Saved data entries
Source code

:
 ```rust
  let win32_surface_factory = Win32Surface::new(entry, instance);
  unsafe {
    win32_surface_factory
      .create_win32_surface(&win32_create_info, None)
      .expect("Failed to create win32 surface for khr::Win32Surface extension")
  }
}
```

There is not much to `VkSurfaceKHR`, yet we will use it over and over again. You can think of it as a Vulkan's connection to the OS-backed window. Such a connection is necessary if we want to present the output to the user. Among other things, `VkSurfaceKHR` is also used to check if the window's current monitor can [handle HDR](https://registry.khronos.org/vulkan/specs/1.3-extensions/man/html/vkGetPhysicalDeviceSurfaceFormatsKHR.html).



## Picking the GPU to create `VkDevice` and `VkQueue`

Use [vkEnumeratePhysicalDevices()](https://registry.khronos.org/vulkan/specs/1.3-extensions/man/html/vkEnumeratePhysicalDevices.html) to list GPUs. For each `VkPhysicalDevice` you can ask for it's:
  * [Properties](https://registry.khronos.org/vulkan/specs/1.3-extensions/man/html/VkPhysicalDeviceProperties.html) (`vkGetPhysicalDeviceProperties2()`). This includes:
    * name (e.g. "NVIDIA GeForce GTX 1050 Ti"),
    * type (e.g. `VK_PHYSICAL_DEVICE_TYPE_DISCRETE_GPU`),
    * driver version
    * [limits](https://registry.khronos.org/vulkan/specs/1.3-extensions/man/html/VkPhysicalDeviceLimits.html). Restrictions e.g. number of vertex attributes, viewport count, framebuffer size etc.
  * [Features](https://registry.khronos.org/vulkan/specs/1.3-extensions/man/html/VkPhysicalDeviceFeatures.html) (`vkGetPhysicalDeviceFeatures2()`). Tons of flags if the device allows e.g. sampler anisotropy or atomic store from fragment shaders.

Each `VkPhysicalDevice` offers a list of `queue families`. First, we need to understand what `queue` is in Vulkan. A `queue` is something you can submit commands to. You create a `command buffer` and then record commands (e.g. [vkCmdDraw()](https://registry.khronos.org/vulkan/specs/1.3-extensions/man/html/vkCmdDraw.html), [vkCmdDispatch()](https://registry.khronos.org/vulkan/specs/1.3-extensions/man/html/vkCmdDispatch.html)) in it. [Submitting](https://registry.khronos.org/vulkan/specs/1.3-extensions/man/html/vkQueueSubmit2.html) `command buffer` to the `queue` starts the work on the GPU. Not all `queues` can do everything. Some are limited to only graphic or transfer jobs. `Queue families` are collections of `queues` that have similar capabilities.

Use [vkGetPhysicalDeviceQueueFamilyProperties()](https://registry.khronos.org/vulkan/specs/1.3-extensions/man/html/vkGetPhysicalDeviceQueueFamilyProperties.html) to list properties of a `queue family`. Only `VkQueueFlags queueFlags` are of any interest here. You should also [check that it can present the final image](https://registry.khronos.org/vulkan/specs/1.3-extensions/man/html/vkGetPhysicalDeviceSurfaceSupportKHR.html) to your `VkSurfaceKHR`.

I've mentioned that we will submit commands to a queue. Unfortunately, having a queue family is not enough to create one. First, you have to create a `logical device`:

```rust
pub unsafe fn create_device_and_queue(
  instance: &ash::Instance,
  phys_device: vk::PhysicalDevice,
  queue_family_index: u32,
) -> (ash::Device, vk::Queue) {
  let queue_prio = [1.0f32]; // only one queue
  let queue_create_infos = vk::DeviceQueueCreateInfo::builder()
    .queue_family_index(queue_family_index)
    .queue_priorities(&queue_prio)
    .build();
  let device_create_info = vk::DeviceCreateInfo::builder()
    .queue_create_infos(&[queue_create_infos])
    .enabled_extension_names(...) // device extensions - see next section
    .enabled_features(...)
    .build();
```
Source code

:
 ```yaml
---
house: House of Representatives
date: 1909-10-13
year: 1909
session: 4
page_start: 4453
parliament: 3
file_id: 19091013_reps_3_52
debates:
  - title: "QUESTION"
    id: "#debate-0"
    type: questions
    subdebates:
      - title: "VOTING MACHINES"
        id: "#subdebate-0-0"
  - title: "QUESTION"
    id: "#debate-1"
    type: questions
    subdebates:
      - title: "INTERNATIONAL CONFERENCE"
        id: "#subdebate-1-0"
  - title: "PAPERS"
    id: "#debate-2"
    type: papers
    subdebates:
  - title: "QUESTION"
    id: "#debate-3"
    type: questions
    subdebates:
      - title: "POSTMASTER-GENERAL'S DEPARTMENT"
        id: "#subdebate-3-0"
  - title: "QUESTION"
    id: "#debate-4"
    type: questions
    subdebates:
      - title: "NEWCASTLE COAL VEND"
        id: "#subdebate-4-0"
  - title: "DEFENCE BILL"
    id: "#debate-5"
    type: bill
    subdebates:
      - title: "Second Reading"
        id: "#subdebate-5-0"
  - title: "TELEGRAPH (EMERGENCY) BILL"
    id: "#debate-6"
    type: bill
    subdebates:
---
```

▶ _Problem details_: The lines to copy run from the first line of the entries to the line containing "framebuffer size etc."; copy them exactly and output nothing else.

▶ _Written response_:
Source code

:
 ```rust
  let win32_surface_factory = Win32Surface::new(entry, instance);
  unsafe {
    win32_surface_factory
      .create_win32_surface(&win32_create_info, None)
      .expect("Failed to create win32 surface for khr::Win32Surface extension")
  }
}
```

There is not much to `VkSurfaceKHR`, yet we will use it over and over again. You can think of it as a Vulkan's connection to the OS-backed window. Such a connection is necessary if we want to present the output to the user. Among other things, `VkSurfaceKHR` is also used to check if the window's current monitor can [handle HDR](https://registry.khronos.org/vulkan/specs/1.3-extensions/man/html/vkGetPhysicalDeviceSurfaceFormatsKHR.html).



## Picking the GPU to create `VkDevice` and `VkQueue`

Use [vkEnumeratePhysicalDevices()](https://registry.khronos.org/vulkan/specs/1.3-extensions/man/html/vkEnumeratePhysicalDevices.html) to list GPUs. For each `VkPhysicalDevice` you can ask for it's:
  * [Properties](https://registry.khronos.org/vulkan/specs/1.3-extensions/man/html/VkPhysicalDeviceProperties.html) (`vkGetPhysicalDeviceProperties2()`). This includes:
    * name (e.g. "NVIDIA GeForce GTX 1050 Ti"),
    * type (e.g. `VK_PHYSICAL_DEVICE_TYPE_DISCRETE_GPU`),
    * driver version
    * [limits](https://registry.khronos.org/vulkan/specs/1.3-extensions/man/html/VkPhysicalDeviceLimits.html). Restrictions e.g. number of vertex attributes, viewport count, framebuffer size etc.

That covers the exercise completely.